Cross felt no sense of triumph. He had done all this for Hazel. But it struck him now that Congo’s death had stripped away the last traces of her existence from his heart, for she had somehow been kept alive, in spirit at least, by Cross’s desire to avenge her.
“He’s gone,” Cross murmured to himself.
“Aye,” said McGrain. “And he’s no’ coming back again, either.”
They took Paddy’s body back to Libreville aboard the Glenallen, stored in one of the ship’s walk-in freezers: better that than have him rot in the tropical heat.
Early the following morning, Cross arranged for a doctor to be flown up from Cape Town in a private jet to look af
ter Nastiya and Zhenia once they reached dry land. He spent the rest of the day by the sisters’ bedsides. With the passage of time, Cross’s grief at Paddy’s death deepened along with his guilt. He had planned and led the assault on the Faucon d’Or. Therefore the death of one of his men was his responsibility, and the fact that Nastiya, battered and bereaved as she was, insisted that it was not his fault only made Cross feel all the more culpable.

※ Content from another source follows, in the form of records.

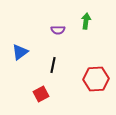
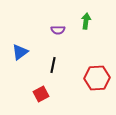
red hexagon: moved 1 px right, 1 px up
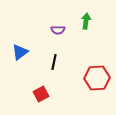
black line: moved 1 px right, 3 px up
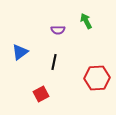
green arrow: rotated 35 degrees counterclockwise
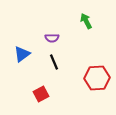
purple semicircle: moved 6 px left, 8 px down
blue triangle: moved 2 px right, 2 px down
black line: rotated 35 degrees counterclockwise
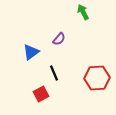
green arrow: moved 3 px left, 9 px up
purple semicircle: moved 7 px right, 1 px down; rotated 48 degrees counterclockwise
blue triangle: moved 9 px right, 2 px up
black line: moved 11 px down
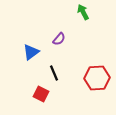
red square: rotated 35 degrees counterclockwise
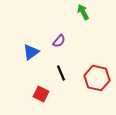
purple semicircle: moved 2 px down
black line: moved 7 px right
red hexagon: rotated 15 degrees clockwise
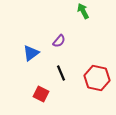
green arrow: moved 1 px up
blue triangle: moved 1 px down
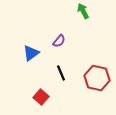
red square: moved 3 px down; rotated 14 degrees clockwise
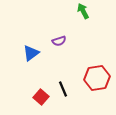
purple semicircle: rotated 32 degrees clockwise
black line: moved 2 px right, 16 px down
red hexagon: rotated 20 degrees counterclockwise
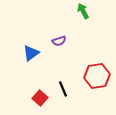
red hexagon: moved 2 px up
red square: moved 1 px left, 1 px down
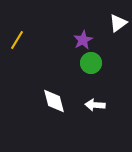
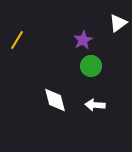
green circle: moved 3 px down
white diamond: moved 1 px right, 1 px up
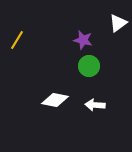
purple star: rotated 30 degrees counterclockwise
green circle: moved 2 px left
white diamond: rotated 64 degrees counterclockwise
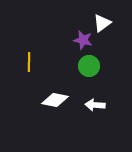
white triangle: moved 16 px left
yellow line: moved 12 px right, 22 px down; rotated 30 degrees counterclockwise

Paddy had been his brother in arms and his dearest friend. And so, through a long night on the water, Cross sat around a table with Imbiss, and the other Cross Bow team members. One bottle after another was added to the clutter on the table in front of them as the men let their emotions pour out. They veered from one extreme to another at bewildering speed, from wild laughter as they competed to tell the most outrageous stories of Paddy’s madcap exploits, to bitter tears as the reality of his passing hit home. Cross was the last man to weep. But when the dam burst and the tears finally came, he was inconsolable.
When they arrived in Libreville, the two women were examined in hospital. The doctor assured Cross that neither had suffered any lasting injury: with time and rest both would make a full and relatively speedy recovery.
Cross still had work to do. The Faucon d’Or had yielded a treasure trove of evidence—phones, laptops, a mass of printed material—which he handed over to the Gabon authorities, who immediately prepared for da Cunha’s extradition to Angola.
Cross took his leave of da Cunha at the quayside. The would-be President of an independent Cabinda was a sorry sight: unwashed, unshaven, still dressed in the clothes he’d been wearing when they’d captured him. The cable ties had been removed from his wrists, but only so that they could be replaced by handcuffs.